● **TASK OBJECTIVE**
Rewrite the lines in all of the entries below as a JSON list of strings, one string per line, omitting blank lines.

● **RECORDED DATA**
***

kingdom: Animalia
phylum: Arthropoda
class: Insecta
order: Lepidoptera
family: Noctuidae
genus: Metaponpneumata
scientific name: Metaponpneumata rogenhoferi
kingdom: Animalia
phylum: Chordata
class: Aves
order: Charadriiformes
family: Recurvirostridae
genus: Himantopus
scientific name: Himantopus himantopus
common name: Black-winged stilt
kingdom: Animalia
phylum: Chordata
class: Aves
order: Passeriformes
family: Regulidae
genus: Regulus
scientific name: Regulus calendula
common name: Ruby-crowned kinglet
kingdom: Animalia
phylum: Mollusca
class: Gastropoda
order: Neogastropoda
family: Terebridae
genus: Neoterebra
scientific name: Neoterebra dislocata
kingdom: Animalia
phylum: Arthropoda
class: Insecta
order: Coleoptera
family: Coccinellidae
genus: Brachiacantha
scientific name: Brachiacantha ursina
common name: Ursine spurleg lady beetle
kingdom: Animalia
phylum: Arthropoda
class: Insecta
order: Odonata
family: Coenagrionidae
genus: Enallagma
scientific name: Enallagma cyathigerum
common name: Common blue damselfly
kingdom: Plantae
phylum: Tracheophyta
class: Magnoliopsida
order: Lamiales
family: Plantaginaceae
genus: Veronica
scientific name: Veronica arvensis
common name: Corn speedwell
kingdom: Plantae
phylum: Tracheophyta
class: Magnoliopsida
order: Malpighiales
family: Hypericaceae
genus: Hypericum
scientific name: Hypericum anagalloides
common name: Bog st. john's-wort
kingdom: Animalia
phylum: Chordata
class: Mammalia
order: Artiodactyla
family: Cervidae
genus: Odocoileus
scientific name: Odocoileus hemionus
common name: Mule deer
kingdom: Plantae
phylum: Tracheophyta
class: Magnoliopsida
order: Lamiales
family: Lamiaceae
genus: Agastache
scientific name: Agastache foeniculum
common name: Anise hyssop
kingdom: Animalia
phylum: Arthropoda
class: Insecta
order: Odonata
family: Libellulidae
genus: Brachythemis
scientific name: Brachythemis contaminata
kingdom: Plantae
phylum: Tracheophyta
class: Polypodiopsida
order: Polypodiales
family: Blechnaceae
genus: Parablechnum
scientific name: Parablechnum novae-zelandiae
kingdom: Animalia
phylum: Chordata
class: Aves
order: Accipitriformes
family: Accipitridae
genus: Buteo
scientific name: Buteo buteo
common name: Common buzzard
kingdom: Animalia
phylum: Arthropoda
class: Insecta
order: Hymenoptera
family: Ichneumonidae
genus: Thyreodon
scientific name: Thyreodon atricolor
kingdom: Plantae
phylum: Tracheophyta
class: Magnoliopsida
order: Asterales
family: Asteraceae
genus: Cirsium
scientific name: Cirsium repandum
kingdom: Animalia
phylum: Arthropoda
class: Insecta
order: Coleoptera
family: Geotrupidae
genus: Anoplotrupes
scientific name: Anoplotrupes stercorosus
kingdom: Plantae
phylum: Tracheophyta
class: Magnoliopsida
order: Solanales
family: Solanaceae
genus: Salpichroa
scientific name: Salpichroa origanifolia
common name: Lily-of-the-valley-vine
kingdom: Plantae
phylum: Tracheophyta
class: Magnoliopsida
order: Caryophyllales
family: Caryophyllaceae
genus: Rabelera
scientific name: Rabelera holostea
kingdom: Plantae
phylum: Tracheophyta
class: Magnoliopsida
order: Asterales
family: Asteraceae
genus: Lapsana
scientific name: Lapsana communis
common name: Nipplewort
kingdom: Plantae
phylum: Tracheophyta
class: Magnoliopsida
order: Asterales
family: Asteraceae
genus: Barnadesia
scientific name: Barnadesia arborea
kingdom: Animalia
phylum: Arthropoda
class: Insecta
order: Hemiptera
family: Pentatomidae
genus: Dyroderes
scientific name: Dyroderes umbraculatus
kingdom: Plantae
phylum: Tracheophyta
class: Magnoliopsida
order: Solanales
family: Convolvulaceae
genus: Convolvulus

***

● **THE OUTPUT**
[
  "kingdom: Animalia",
  "phylum: Arthropoda",
  "class: Insecta",
  "order: Lepidoptera",
  "family: Noctuidae",
  "genus: Metaponpneumata",
  "scientific name: Metaponpneumata rogenhoferi",
  "kingdom: Animalia",
  "phylum: Chordata",
  "class: Aves",
  "order: Charadriiformes",
  "family: Recurvirostridae",
  "genus: Himantopus",
  "scientific name: Himantopus himantopus",
  "common name: Black-winged stilt",
  "kingdom: Animalia",
  "phylum: Chordata",
  "class: Aves",
  "order: Passeriformes",
  "family: Regulidae",
  "genus: Regulus",
  "scientific name: Regulus calendula",
  "common name: Ruby-crowned kinglet",
  "kingdom: Animalia",
  "phylum: Mollusca",
  "class: Gastropoda",
  "order: Neogastropoda",
  "family: Terebridae",
  "genus: Neoterebra",
  "scientific name: Neoterebra dislocata",
  "kingdom: Animalia",
  "phylum: Arthropoda",
  "class: Insecta",
  "order: Coleoptera",
  "family: Coccinellidae",
  "genus: Brachiacantha",
  "scientific name: Brachiacantha ursina",
  "common name: Ursine spurleg lady beetle",
  "kingdom: Animalia",
  "phylum: Arthropoda",
  "class: Insecta",
  "order: Odonata",
  "family: Coenagrionidae",
  "genus: Enallagma",
  "scientific name: Enallagma cyathigerum",
  "common name: Common blue damselfly",
  "kingdom: Plantae",
  "phylum: Tracheophyta",
  "class: Magnoliopsida",
  "order: Lamiales",
  "family: Plantaginaceae",
  "genus: Veronica",
  "scientific name: Veronica arvensis",
  "common name: Corn speedwell",
  "kingdom: Plantae",
  "phylum: Tracheophyta",
  "class: Magnoliopsida",
  "order: Malpighiales",
  "family: Hypericaceae",
  "genus: Hypericum",
  "scientific name: Hypericum anagalloides",
  "common name: Bog st. john's-wort",
  "kingdom: Animalia",
  "phylum: Chordata",
  "class: Mammalia",
  "order: Artiodactyla",
  "family: Cervidae",
  "genus: Odocoileus",
  "scientific name: Odocoileus hemionus",
  "common name: Mule deer",
  "kingdom: Plantae",
  "phylum: Tracheophyta",
  "class: Magnoliopsida",
  "order: Lamiales",
  "family: Lamiaceae",
  "genus: Agastache",
  "scientific name: Agastache foeniculum",
  "common name: Anise hyssop",
  "kingdom: Animalia",
  "phylum: Arthropoda",
  "class: Insecta",
  "order: Odonata",
  "family: Libellulidae",
  "genus: Brachythemis",
  "scientific name: Brachythemis contaminata",
  "kingdom: Plantae",
  "phylum: Tracheophyta",
  "class: Polypodiopsida",
  "order: Polypodiales",
  "family: Blechnaceae",
  "genus: Parablechnum",
  "scientific name: Parablechnum novae-zelandiae",
  "kingdom: Animalia",
  "phylum: Chordata",
  "class: Aves",
  "order: Accipitriformes",
  "family: Accipitridae",
  "genus: Buteo",
  "scientific name: Buteo buteo",
  "common name: Common buzzard",
  "kingdom: Animalia",
  "phylum: Arthropoda",
  "class: Insecta",
  "order: Hymenoptera",
  "family: Ichneumonidae",
  "genus: Thyreodon",
  "scientific name: Thyreodon atricolor",
  "kingdom: Plantae",
  "phylum: Tracheophyta",
  "class: Magnoliopsida",
  "order: Asterales",
  "family: Asteraceae",
  "genus: Cirsium",
  "scientific name: Cirsium repandum",
  "kingdom: Animalia",
  "phylum: Arthropoda",
  "class: Insecta",
  "order: Coleoptera",
  "family: Geotrupidae",
  "genus: Anoplotrupes",
  "scientific name: Anoplotrupes stercorosus",
  "kingdom: Plantae",
  "phylum: Tracheophyta",
  "class: Magnoliopsida",
  "order: Solanales",
  "family: Solanaceae",
  "genus: Salpichroa",
  "scientific name: Salpichroa origanifolia",
  "common name: Lily-of-the-valley-vine",
  "kingdom: Plantae",
  "phylum: Tracheophyta",
  "class: Magnoliopsida",
  "order: Caryophyllales",
  "family: Caryophyllaceae",
  "genus: Rabelera",
  "scientific name: Rabelera holostea",
  "kingdom: Plantae",
  "phylum: Tracheophyta",
  "class: Magnoliopsida",
  "order: Asterales",
  "family: Asteraceae",
  "genus: Lapsana",
  "scientific name: Lapsana communis",
  "common name: Nipplewort",
  "kingdom: Plantae",
  "phylum: Tracheophyta",
  "class: Magnoliopsida",
  "order: Asterales",
  "family: Asteraceae",
  "genus: Barnadesia",
  "scientific name: Barnadesia arborea",
  "kingdom: Animalia",
  "phylum: Arthropoda",
  "class: Insecta",
  "order: Hemiptera",
  "family: Pentatomidae",
  "genus: Dyroderes",
  "scientific name: Dyroderes umbraculatus",
  "kingdom: Plantae",
  "phylum: Tracheophyta",
  "class: Magnoliopsida",
  "order: Solanales",
  "family: Convolvulaceae",
  "genus: Convolvulus"
]